WHAT YOU SHOULD DO: Only the pictures should be dropped; copy the rest of the entries exactly.

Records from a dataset
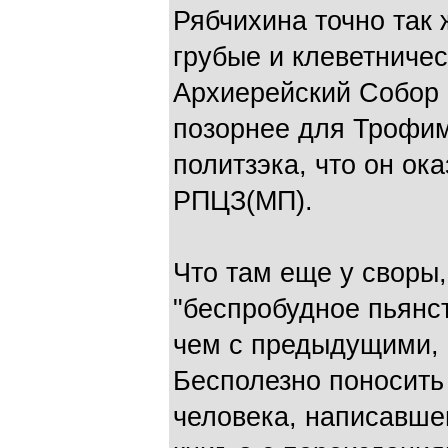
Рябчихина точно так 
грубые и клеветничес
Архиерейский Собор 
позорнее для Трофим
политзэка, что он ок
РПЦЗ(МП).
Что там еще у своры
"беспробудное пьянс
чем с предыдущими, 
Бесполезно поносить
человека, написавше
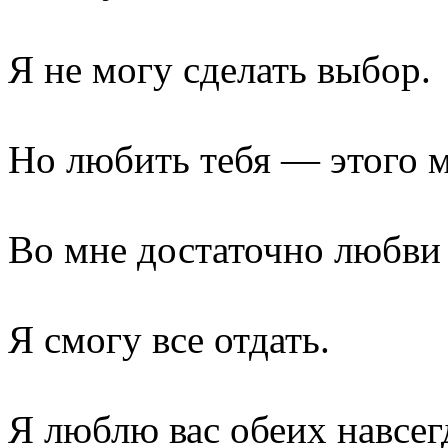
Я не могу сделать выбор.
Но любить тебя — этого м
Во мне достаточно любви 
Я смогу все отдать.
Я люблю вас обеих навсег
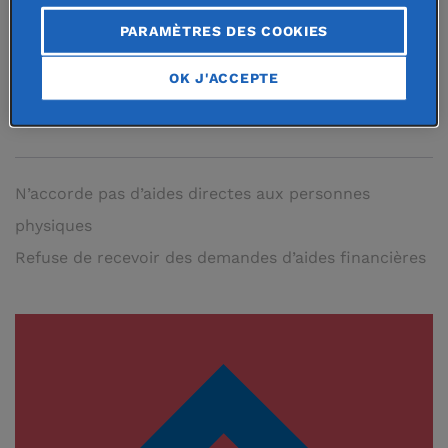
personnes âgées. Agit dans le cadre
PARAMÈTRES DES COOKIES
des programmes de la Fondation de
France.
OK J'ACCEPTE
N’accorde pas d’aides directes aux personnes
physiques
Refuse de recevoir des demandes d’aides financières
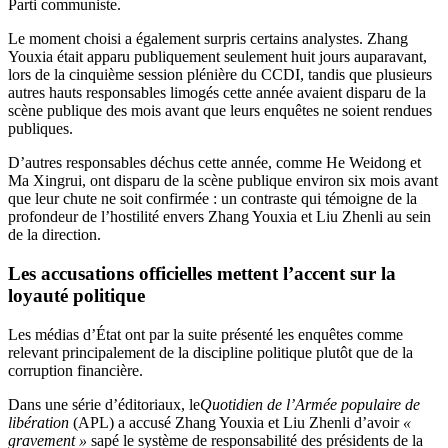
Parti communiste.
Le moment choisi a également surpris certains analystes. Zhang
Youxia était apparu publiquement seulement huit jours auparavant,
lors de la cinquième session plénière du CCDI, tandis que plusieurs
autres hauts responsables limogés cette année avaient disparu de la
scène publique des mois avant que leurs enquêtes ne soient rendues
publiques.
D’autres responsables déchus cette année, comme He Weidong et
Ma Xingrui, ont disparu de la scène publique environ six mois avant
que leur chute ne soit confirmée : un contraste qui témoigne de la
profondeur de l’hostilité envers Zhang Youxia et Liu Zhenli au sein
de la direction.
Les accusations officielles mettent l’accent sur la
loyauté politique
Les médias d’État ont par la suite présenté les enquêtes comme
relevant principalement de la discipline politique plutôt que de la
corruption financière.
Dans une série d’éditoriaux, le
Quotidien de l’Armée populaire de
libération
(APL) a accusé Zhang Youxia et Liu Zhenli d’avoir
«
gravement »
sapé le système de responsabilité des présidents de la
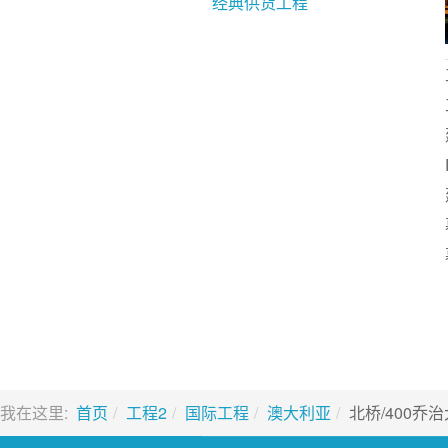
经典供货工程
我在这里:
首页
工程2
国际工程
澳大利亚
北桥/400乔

TASK RESULT:
Рябчихина точно так 
грубые и клеветничес
Архиерейский Собор 
позорнее для Трофим
политзэка, что он ок
РПЦЗ(МП).
Что там еще у своры
"беспробудное пьянс
чем с предыдущими, 
Бесполезно поносить
человека, написавше
Я не могу сделать выбор.
Но любить тебя — этого м
Во мне достаточно любви 
Я смогу все отдать.
Я люблю вас обеих навсег
personnes âgées. Agit dans le cadre
PARAMÈTRES DES COOKIES
des programmes de la Fondation de
France.
OK J'ACCEPTE
N’accorde pas d’aides directes aux personnes
physiques
Refuse de recevoir des demandes d’aides financières
Parti communiste.
Le moment choisi a également surpris certains analystes. Zhang
Youxia était apparu publiquement seulement huit jours auparavant,
lors de la cinquième session plénière du CCDI, tandis que plusieurs
autres hauts responsables limogés cette année avaient disparu de la
scène publique des mois avant que leurs enquêtes ne soient rendues
publiques.
D’autres responsables déchus cette année, comme He Weidong et
Ma Xingrui, ont disparu de la scène publique environ six mois avant
que leur chute ne soit confirmée : un contraste qui témoigne de la
profondeur de l’hostilité envers Zhang Youxia et Liu Zhenli au sein
de la direction.
Les accusations officielles mettent l’accent sur la
loyauté politique
Les médias d’État ont par la suite présenté les enquêtes comme
relevant principalement de la discipline politique plutôt que de la
corruption financière.
Dans une série d’éditoriaux, le
Quotidien de l’Armée populaire de
libération
(APL) a accusé Zhang Youxia et Liu Zhenli d’avoir
«
gravement »
sapé le système de responsabilité des présidents de la
经典供货工程
我在这里:
首页
工程2
国际工程
澳大利亚
北桥/400乔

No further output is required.